We had spent a long time talking to his mother so I said we would be back the next day. Spent the rest of the day till about 2 in the morning going through the mounds of information he had given me. It was only then that I learned the fascinating stories of his families journey to North Dakota from the Odessa region of Russia. The family was of German origins and had moved to Russia during the reign of Catharine the Great. Needless to say I was jazzed for the next day. My plan was to head up to the German/Russian collection in the library and then return to the clients mothers.

Luckily the personal assistant was able to pick me up and take me to the library. This collection is designed to tell the history of the many Russian/German families that had located to North Dakota in the early 1900's. It was clearly one of the best collections I have ever been in that covers a particular region. The librarian could not do enough to help me find resources. She kept coming back with books the whole time I was there. Made my job so much easier. After about three hours of research I knew I had to get back to the client's to see his mother. I would need to return to the library.

The original idea today was to bring in sandwiches and interview the clients mother. My client informed me that his mother had cooked a five course meal for us with all the original family recopies. He said for his mother this was a big thing. Needless to say two hours later with great food and excellent family conversation I was thrilled. The highlight of my visit was when she brought on pieces of clothing that had been worn by the original immigrant ladies. Shivers went up my spine when I saw the initials of the GGG grandmother sewn into the fabric. This was a wonderful moment. My client and his mother were crying. This was genealogy gold!!!

This was a great day. This is why I enjoy helping others research their families. My client told me afterwards that this had been a very emotional day for both of them and they appreciated my ability to bring their families to life. Energized me to continue working through the boxes for more clues to our search.

Next day was spent interviewing the client, researching back at the German/Russian archives and going through the files. In three days I had spent close to 36 hours working on this project. Not much time for sleep, but I had work to get done. Now for the trip back.

Our train was suppose to arrive in the early hours on Friday. It was delayed by six hours. Once we got on the train my son and I went to breakfast. We sat with a gentleman who explained to us why the train was late. The track had shifted. It was all the result of fracking. The new way to get oil. He proceeded to educate us on the damage that we are doing to the earths crust. From a high to a low in just twenty four hours. We finally got into Toledo at 6:30 in the morning the next day. No more train rides.

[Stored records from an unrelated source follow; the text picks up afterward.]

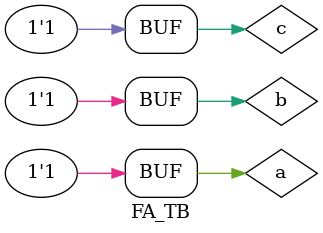
<source format=sv>
module FA(a,b,c,sum,carry);
  input a,b,c;
  output carry,sum;
  wire w1,w2,w3;
  HF h1(a,b,w1,w2);
  HF h2(w1,c,sum,w3);
  or(carry,w2,w3);
endmodule
module HF(a,b,s,c);
  input a,b;
  output s,c;
  assign s=a^b;
  assign c=a&b;
endmodule

//Test Bench
module FA_TB;
  reg a,b,c;
  wire sum,carry;
  FA x1(a,b,c,sum,carry);
  initial
    begin
      a=0;b=0;c=0; #2;
      a=0;b=0;c=1; #2;
      a=0;b=1;c=0; #2;
      a=0;b=1;c=1; #2;
      a=1;b=0;c=0; #2;
      a=1;b=0;c=1; #2;
      a=1;b=1;c=0; #2;
      a=1;b=1;c=1; #2;
      
    end
  initial begin
    $monitor("Sim Time: %t",$time);
  end
  initial begin
    $dumpfile("dump.vcd");
    $dumpvars;
  end
endmodule

</source>
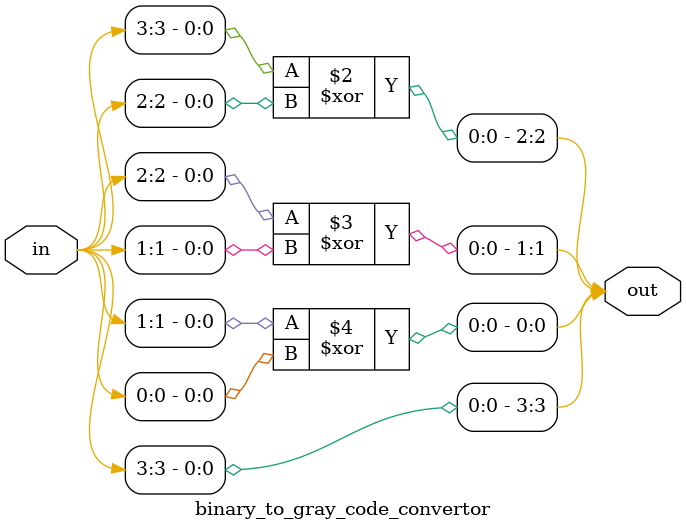
<source format=v>
`timescale 1ns / 1ps
module binary_to_gray_code_convertor(input [3:0] in,output reg [3:0] out);
always @(*) begin
out[3]=in[3];
out[2]=in[3]^in[2];
out[1]=in[2]^in[1];
out[0]=in[1]^in[0];
end
endmodule

</source>
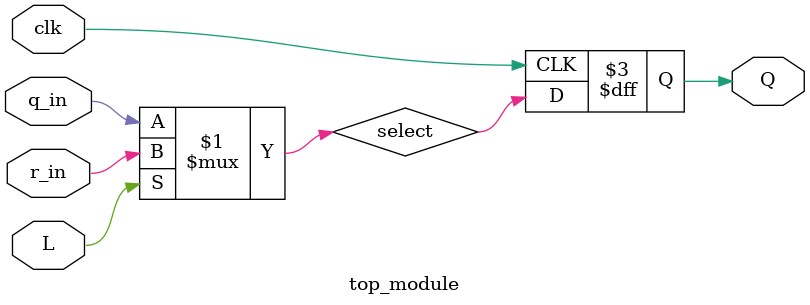
<source format=sv>
module top_module(
    input clk,
    input L,
    input q_in,
    input r_in,
    output reg Q
    );

// Define local wire for selecting input
wire select;

// Assign select based on input L
assign select = L ? r_in : q_in;

// Synchronous always block triggered on rising edge of clk
always @(posedge clk)
    begin
        // Assign output Q with selected input
        Q <= select;
    end
    
endmodule

</source>
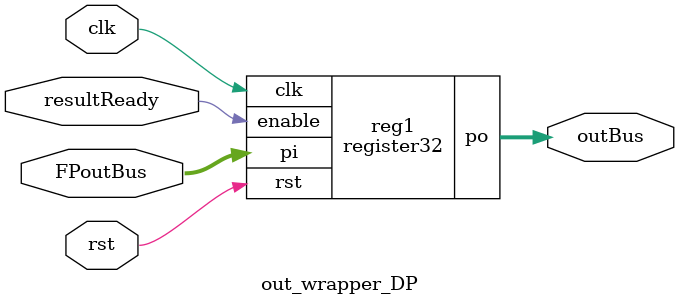
<source format=sv>
module register32 (input [31:0]pi, input clk, rst, enable, output logic[31:0] po);
	always @ (posedge clk, posedge rst)begin
	  if(rst)
	     po <= 32'd0;
	  else
	     po <= enable ? pi : po;
	end
endmodule
module out_wrapper_DP (input clk, rst, resultReady, input[31:0]FPoutBus, output logic [31:0]outBus);
	register32 reg1(FPoutBus, clk, rst, resultReady, outBus);
endmodule

</source>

In September I am going to be flying a plane to visit with the clients in laws. I am hoping for some more genealogy gold. Got a lot to do this upcoming week.


Debbie V. said...

1. What a great learning experience for your son about transportation. Like you I want(now maybe past tense) to ride trains.
2. No taxis in Fargo in the middle of the night?
3. OMG the story about the mom is so exciting. I got shivers reading aobut your shivers :)
Thank you so much for sharing.
p.s. Did you take pictures of the food? The clothes?

Anonymous said...

I'm enjoying your journey into this new phase of your career; however, I hope you take more care with your writing for your clients than you do on your blog. It's so quickly written that you're missing some verbs, some pronouns and other pieces of sentences throughout. Your clients read your blog, so just a heads up! I find that reading my post slowly out loud alerts me to things I've missed, and sentences that don't sound 'quite right'. Good luck - I'm enjoying reading all you have to share.